▶ _Exercise tasks_:
(a) From the passage on children's friendships, return the part that opens with the words containing "How to help" and closes with "parent at school.".
(b) In the passage on children's friendships, rewrite the paragraph beginning "Our kids are constantly watching" as a short bulleted list that keeps its main facts.

▶ _Selected passage_:

*****

Friendships are a hugely important part of growing up and fundamental to our kids’ emotional and social development. They’re also important in making a positive impact on learning and ultimate success in school. To help kids make and maintain friendships, they’re going to need our help and support. When it comes to learning, friendships can have a positive impact through:
- Nurturing a positive attitude towards learning and school
- Increasing self-confidence by having friends’ support
- Developing strong self-esteem, enabling them to take greater risks with their learning
- Developing social competence allowing them to become active and engaged learners
- Learning about themselves and developing as an individual
- Enriching their learning by enlisting friend’s help when needed, or providing that help to their friends
- Developing their emotional intelligence as they practice empathy and active listening skills
- Igniting a passion for learning by doing it with friends they trust and whose company they enjoy
- Decreasing stress, allowing kids to concentrate more on their learning
- Practising their communications skills
- Encouraging good behaviour so learning time isn’t lost
- Developing their problem-solving skills, how to deal with conflict and strengthening their ability to negotiate different situations
- Boosting happiness and a sense of well-being
- Promoting independence.
But as any parent knows, friendships are fraught with difficulties. They can be hard for kids to navigate and at times, painful. The ups and downs we witness with their friendships are often enough to want us to help kids make and maintain friendships.
The skill of making and maintaining friendships is one we’re not born with. Our kids need our help to guide and teach them right from the start. So how do we do that? How can we help kids make and maintain friendships, without taking over?
Below are ten tips you can use to provide on-going support to your child so they can master this skill successfully.
How to help kids make and maintain friendships
1. Model, model, model
Our kids are constantly watching and learning from us. This provides a great opportunity to model the kind of behaviour we want to see in them. You can model through the way you speak about and treat your own friends. This could be when making a new friend or through the positive and understanding way you talk about them. You can also model through the various people you come into contact with throughout your day. It might be the way you speak with the supermarket cashier or the opening lines you use when you meet someone new, like another parent at school.

*****

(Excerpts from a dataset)
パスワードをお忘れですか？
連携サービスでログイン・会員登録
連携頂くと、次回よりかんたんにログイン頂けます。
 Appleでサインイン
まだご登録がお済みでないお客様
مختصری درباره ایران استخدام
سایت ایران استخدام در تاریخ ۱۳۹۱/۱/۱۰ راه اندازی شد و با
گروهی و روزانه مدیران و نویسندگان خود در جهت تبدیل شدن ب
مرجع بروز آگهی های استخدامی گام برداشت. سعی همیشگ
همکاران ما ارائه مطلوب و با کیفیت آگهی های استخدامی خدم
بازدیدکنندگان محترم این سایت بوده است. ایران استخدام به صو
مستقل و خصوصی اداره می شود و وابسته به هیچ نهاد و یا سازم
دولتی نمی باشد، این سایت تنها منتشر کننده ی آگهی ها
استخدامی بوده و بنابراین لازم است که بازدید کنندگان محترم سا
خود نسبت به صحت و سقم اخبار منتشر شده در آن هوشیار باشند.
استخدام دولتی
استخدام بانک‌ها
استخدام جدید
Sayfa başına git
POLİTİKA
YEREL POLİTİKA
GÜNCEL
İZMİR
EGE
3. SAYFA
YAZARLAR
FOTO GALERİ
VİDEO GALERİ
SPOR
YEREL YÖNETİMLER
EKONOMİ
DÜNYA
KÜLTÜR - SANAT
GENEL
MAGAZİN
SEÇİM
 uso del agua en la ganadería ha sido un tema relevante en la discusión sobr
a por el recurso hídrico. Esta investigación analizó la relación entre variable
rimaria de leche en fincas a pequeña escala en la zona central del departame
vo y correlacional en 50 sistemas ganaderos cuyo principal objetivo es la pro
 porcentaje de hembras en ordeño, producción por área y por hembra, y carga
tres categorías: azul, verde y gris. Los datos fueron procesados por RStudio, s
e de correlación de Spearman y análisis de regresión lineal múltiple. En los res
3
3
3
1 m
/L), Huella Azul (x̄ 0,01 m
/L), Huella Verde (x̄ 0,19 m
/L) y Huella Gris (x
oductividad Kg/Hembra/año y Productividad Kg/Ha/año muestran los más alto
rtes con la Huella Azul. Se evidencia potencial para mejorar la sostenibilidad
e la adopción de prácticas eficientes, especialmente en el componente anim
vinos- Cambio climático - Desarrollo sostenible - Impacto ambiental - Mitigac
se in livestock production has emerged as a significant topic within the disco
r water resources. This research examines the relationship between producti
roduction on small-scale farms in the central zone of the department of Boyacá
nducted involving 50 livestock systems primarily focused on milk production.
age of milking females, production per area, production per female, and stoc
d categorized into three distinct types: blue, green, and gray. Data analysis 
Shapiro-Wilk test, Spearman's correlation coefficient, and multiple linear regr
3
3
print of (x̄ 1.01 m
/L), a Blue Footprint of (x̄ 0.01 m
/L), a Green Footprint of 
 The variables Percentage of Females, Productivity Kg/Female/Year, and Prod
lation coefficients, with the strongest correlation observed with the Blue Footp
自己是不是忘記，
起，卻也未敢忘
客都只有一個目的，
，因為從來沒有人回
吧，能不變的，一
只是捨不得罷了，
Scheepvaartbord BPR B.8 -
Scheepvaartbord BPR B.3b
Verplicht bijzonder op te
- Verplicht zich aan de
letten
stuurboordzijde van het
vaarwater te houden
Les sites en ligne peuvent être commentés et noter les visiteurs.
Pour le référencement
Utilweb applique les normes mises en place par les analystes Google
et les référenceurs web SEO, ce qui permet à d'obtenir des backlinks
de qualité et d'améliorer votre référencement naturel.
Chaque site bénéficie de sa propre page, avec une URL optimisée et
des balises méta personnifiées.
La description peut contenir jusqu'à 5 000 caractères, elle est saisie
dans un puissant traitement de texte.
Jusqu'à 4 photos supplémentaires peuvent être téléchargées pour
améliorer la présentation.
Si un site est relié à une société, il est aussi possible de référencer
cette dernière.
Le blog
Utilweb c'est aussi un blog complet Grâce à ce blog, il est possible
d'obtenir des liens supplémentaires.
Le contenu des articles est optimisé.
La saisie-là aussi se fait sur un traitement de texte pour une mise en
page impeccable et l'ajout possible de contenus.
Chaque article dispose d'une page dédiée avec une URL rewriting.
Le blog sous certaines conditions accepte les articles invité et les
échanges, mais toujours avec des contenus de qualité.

*****

▶ _Solutions to the tasks_:
(a)
How to help kids make and maintain friendships
1. Model, model, model
Our kids are constantly watching and learning from us. This provides a great opportunity to model the kind of behaviour we want to see in them. You can model through the way you speak about and treat your own friends. This could be when making a new friend or through the positive and understanding way you talk about them. You can also model through the various people you come into contact with throughout your day. It might be the way you speak with the supermarket cashier or the opening lines you use when you meet someone new, like another parent at school.

(b)
- Kids constantly watch and learn from us, so we can model the behavior we want to see in them.
- We model through how we speak about and treat our own friends, such as when making a new friend or talking about friends positively and with understanding.
- We also model through how we deal with people we meet during the day, like a supermarket cashier or another parent at school we're meeting for the first time.